BEGIN
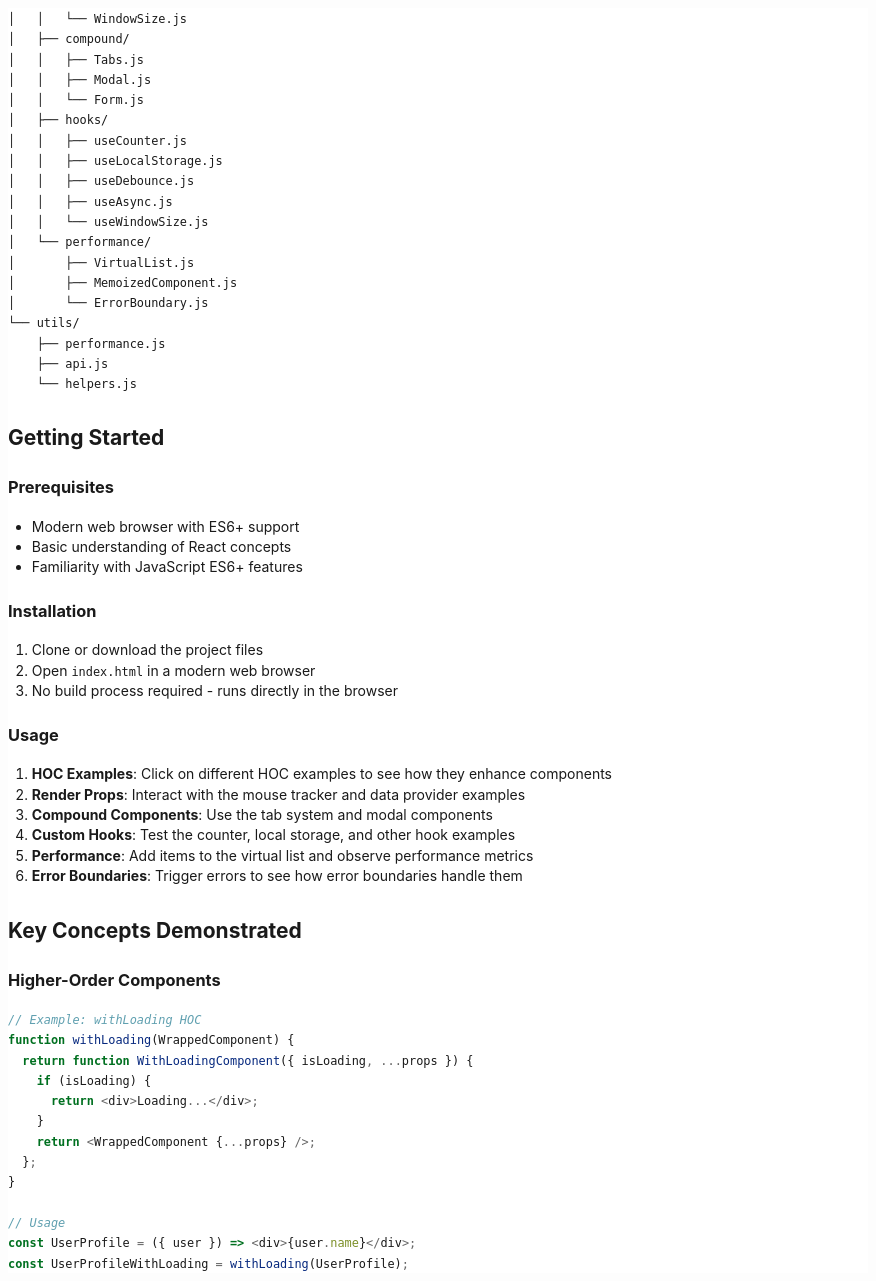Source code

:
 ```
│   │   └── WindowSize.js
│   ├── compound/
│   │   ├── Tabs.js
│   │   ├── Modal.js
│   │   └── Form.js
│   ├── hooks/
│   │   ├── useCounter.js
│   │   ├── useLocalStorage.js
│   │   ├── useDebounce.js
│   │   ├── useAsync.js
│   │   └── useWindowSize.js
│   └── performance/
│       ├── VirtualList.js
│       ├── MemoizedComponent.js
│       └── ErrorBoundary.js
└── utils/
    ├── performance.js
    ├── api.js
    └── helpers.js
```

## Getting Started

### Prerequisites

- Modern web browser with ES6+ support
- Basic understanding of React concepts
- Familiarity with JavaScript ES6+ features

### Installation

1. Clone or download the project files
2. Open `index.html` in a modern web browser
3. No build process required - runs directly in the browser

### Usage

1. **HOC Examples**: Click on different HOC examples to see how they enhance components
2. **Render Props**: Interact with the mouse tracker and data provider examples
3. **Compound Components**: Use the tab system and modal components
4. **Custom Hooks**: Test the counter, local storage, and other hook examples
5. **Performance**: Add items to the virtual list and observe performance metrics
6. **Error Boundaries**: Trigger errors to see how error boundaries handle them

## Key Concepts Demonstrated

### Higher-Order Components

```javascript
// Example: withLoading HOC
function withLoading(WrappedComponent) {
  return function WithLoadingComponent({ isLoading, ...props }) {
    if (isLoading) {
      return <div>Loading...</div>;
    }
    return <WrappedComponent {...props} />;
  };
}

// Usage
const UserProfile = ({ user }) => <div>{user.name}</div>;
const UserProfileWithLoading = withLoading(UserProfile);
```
END
* TASK TO COMPLETE
Looking at the records above, say how many lines hold the string "examples". Write nothing but the number.

* TASK RESULT
3